» YOUR TASK:
Scan the records for "ایلام". Show the matching lines.

» DATA UNDER STUDY:

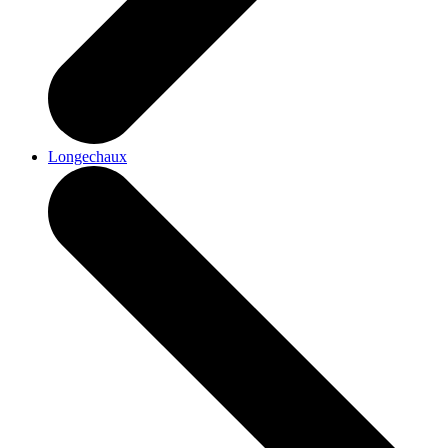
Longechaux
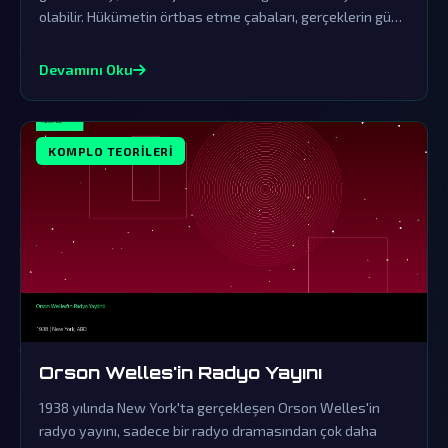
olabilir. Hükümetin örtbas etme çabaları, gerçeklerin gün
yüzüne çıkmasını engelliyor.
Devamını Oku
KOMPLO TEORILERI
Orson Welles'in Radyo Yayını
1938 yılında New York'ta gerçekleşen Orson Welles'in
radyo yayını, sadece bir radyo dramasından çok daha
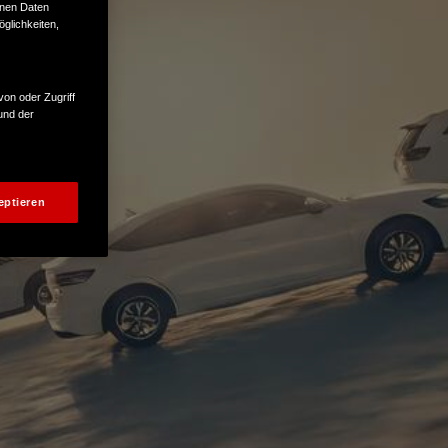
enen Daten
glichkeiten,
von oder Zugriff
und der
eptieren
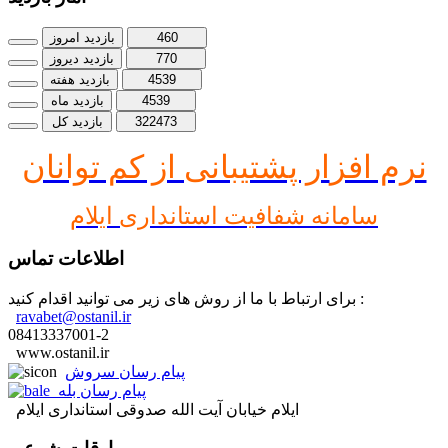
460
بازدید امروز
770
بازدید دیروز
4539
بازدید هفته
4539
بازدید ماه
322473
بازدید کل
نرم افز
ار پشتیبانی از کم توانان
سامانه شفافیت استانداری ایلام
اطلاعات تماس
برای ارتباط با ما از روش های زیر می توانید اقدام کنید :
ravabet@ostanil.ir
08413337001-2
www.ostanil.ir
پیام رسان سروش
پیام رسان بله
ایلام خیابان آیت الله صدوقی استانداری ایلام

* * *

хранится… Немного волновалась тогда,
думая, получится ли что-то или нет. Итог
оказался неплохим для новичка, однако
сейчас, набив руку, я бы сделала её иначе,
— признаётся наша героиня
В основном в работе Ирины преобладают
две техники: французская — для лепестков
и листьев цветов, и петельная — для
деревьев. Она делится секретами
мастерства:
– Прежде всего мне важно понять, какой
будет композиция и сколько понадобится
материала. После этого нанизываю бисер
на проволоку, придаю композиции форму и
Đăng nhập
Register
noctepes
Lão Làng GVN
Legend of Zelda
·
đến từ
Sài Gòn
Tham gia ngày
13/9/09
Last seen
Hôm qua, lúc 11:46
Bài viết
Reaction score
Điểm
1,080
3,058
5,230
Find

» WRITTEN REPLY:
سامانه شفافیت استانداری ایلام
ایلام خیابان آیت الله صدوقی استانداری ایلام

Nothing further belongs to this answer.